Agencies, market thyselves! How independent shops are taking different routes to advertise their superpowers
Do agencies suffer from a case of “physician, heal thyself”? Though their principal job is to create, plan and then place ads for their clients, rare is the agency that actually runs ads to promote their own capabilities and talent.
That’s quietly changing for a number of reasons, including more opportunities for agencies to market themselves that are low in cost, but highly effective. For example, every agency contacted by Digiday for this story cited LinkedIn as an outlet for outreach. But there’s also more competition out there, feeding a need to raise one’s visibility. And since the pandemic forced everyone to work from home, the big shops’ ability to tout lavish conference rooms and massive resources was sidelined, since everyone looks pretty much the same on Zoom.
“All the trappings of big agencies have gone away” in the pandemic, said Wil Boudreau, who runs his own agency/consultancy, Boudreau Advertising. “That’s an opportunity for me. It’s a classic marketing jiu jitsu move to turn a weakness into a strength.”
To market themselves over the last 18 months, agencies have advertised on digital banners on LinkedIn, Facebook and other social platforms, promoted their executives via sponsorship and speaking opportunities at industry events, executed paid search campaigns, placed thought leadership pieces in publications and outlets, bought trade ad campaigns — and even launched their own podcasts.

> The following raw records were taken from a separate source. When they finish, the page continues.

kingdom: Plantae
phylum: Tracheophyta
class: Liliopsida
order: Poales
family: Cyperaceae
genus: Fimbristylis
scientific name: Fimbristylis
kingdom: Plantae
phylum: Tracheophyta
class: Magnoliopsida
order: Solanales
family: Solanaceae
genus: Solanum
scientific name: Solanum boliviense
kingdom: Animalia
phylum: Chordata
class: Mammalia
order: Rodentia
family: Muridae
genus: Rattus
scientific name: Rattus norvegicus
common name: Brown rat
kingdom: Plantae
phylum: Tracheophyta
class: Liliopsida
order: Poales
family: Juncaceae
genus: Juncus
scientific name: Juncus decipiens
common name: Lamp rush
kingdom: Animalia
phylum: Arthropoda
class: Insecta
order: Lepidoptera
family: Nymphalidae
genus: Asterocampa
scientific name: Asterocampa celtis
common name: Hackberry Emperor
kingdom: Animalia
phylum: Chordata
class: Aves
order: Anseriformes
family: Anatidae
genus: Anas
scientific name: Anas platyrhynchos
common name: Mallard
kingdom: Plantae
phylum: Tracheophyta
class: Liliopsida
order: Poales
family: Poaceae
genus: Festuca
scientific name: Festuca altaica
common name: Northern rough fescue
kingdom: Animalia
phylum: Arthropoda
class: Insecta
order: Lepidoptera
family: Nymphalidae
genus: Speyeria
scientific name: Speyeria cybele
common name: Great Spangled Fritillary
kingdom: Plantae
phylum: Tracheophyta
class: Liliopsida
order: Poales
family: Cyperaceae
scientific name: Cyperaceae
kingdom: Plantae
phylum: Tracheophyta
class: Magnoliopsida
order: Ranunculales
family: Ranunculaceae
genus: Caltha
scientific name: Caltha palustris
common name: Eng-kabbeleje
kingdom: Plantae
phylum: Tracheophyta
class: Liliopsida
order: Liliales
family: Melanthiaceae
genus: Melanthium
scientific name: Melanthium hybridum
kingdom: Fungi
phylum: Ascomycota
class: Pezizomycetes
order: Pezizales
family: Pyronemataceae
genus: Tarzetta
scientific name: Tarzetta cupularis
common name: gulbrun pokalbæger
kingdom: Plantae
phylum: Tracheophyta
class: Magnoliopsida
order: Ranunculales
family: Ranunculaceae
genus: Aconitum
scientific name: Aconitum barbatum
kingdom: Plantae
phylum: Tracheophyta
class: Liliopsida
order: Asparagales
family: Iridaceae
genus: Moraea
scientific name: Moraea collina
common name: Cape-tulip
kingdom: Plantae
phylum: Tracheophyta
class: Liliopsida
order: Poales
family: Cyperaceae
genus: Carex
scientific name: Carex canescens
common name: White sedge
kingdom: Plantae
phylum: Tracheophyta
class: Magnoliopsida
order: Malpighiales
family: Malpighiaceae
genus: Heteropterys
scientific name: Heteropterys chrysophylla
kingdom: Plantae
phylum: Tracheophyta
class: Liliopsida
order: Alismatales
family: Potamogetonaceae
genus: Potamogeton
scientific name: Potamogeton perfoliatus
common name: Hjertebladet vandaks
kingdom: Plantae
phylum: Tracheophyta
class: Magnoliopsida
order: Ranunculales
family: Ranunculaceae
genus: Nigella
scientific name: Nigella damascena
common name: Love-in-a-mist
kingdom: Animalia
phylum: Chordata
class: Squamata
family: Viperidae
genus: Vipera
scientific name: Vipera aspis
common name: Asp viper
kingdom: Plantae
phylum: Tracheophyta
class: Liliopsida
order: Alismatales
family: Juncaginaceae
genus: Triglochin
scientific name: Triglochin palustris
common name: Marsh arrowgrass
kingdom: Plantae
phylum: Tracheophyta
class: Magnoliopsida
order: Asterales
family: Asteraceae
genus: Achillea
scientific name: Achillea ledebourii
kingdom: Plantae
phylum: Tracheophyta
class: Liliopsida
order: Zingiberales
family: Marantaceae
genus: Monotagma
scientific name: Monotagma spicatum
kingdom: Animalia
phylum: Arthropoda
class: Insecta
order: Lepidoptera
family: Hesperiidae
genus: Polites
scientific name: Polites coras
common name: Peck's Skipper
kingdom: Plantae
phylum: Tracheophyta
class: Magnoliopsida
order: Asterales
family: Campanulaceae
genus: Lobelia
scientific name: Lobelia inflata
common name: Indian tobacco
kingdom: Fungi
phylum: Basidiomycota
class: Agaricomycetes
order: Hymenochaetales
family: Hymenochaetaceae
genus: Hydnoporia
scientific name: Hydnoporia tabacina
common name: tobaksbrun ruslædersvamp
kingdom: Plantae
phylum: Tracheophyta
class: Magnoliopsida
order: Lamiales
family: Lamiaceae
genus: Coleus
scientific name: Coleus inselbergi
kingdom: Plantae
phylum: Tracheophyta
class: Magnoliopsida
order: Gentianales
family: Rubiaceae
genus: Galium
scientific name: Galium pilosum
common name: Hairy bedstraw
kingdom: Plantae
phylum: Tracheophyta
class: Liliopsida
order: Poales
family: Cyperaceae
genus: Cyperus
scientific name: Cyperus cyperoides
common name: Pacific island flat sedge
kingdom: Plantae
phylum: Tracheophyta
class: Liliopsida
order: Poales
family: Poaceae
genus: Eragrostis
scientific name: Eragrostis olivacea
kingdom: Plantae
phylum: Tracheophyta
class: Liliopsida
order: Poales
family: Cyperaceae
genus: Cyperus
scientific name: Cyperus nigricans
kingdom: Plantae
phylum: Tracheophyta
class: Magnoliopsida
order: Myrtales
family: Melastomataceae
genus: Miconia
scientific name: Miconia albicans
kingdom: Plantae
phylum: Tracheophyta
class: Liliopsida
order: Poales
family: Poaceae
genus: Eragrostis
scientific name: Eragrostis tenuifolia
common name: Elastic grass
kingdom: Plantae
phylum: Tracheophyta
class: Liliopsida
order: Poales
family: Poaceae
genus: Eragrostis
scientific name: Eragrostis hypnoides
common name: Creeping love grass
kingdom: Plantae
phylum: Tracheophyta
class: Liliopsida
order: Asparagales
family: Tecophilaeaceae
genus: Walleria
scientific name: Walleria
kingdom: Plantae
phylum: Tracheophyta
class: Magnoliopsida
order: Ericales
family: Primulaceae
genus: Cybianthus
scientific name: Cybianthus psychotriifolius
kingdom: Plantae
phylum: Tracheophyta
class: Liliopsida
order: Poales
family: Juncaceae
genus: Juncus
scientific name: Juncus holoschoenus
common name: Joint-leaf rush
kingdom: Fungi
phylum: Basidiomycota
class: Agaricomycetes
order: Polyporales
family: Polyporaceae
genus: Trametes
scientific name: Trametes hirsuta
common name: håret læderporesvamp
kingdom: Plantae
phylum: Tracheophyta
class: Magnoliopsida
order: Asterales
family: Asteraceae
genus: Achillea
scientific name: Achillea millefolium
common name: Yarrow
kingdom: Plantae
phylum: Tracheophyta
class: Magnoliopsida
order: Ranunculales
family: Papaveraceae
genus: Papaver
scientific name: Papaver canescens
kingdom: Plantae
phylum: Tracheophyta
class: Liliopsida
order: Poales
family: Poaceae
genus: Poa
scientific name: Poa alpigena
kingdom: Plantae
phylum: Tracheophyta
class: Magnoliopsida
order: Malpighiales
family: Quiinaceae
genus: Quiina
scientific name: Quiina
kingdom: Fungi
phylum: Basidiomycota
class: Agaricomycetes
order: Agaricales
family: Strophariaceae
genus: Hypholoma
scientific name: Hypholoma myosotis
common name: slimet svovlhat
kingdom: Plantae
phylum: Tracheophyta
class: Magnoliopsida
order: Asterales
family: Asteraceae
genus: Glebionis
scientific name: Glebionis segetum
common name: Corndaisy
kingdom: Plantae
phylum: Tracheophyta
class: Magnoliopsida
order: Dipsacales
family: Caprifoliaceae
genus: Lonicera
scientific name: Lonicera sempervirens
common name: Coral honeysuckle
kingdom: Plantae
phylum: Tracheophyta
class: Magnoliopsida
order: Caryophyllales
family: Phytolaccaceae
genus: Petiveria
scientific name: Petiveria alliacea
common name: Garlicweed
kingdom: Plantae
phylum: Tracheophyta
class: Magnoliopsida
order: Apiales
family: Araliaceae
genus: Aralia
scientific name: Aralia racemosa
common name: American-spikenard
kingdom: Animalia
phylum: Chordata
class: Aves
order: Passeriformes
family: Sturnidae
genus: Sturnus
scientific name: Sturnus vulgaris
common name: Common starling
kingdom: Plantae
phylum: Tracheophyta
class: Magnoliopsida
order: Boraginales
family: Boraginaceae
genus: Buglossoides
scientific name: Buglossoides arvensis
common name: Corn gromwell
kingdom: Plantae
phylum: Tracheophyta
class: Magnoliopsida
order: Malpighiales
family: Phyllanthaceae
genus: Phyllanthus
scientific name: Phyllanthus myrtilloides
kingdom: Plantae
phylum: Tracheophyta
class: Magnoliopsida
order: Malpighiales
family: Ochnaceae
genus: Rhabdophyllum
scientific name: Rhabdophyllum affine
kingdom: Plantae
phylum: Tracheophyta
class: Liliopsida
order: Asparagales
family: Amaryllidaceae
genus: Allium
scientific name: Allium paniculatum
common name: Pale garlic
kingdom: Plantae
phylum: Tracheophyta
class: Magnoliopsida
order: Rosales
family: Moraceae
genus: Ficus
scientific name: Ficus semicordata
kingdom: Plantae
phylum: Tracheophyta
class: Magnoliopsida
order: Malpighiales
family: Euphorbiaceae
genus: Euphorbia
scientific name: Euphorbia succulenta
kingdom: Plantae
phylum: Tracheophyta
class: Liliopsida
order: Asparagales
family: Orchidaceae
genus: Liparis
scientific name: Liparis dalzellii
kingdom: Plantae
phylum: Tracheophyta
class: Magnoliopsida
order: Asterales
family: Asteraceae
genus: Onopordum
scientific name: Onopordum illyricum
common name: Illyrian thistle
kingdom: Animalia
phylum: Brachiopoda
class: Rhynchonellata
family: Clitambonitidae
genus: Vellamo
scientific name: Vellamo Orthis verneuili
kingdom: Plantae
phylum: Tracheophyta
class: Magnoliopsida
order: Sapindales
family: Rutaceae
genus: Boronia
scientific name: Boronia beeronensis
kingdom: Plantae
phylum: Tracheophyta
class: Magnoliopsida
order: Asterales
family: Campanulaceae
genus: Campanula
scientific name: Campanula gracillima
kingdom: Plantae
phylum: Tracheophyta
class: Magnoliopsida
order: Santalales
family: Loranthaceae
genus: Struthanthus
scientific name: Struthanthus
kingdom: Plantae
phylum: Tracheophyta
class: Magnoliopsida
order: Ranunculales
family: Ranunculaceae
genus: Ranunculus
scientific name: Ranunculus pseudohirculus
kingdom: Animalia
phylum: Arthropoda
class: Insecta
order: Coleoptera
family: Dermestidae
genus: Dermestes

Milwaukee-based full-service shop Hanson Dodge applies the same rigor to its advertising that it would for any client, said its president Stacie Boney. “We have our own media in-house so we could handle everything: media, creative, production, etc.,” said Boney. “We also used some of the capacity we had during the downturn — we took the PPP loan and didn’t let anyone go. And the shoemaker’s children finally got some shoes.”
John Harris, president and CEO of Worldwide Partners, a global network of independent agencies, agreed with that approach. “Those agencies marketing effectively treat themselves as a client,” he said. Harris noted four steps to take: 1. Define your value proposition 2. Define your target audience 3. Develop your marketing plan and 4. Deliver on the customer experience you’re selling.
Harris also believes now is the time for independent agencies to get serious about advertising themselves, because he senses an opportunity against what he sees as cookie-cutter execution among major agencies. “Clients are turning more toward independents and away from holding company agencies because we’re more agile,” he said.
Dan Eisenberg, senior vp of marketing and business development at digital/shopper marketing/creative independent Blue Chip, described an effort that went heavily into thought leadership through paid partnerships with the ANA and the Path to Purchase Institute. Just last week, minutes after two of Eisenberg’s colleagues presented at the ANA Digital and Social Media conference, he said a major consumer packaged goods prospect in the audience reached out to set an informational meeting. “Forty percent of our new-business opportunities are inbound requests, many of which saw our marketing,” he said.
Besides discovering the value of interconnectedness on LinkedIn, Boudreau also launched his own podcast, The Many Meanderings of the First Gen X Man, which blends his own personal experiences with stories from his advertising career, including making a pizza ad with Donald Trump many years ago.
“As a creative and a storyteller, it’s a stealth way of promoting my abilities,” said Boudreau. “When you start up an agency such as mine, you need news, but I don’t have a steady flow of it. This lets me have effectively news about me come out that I’m generating myself.”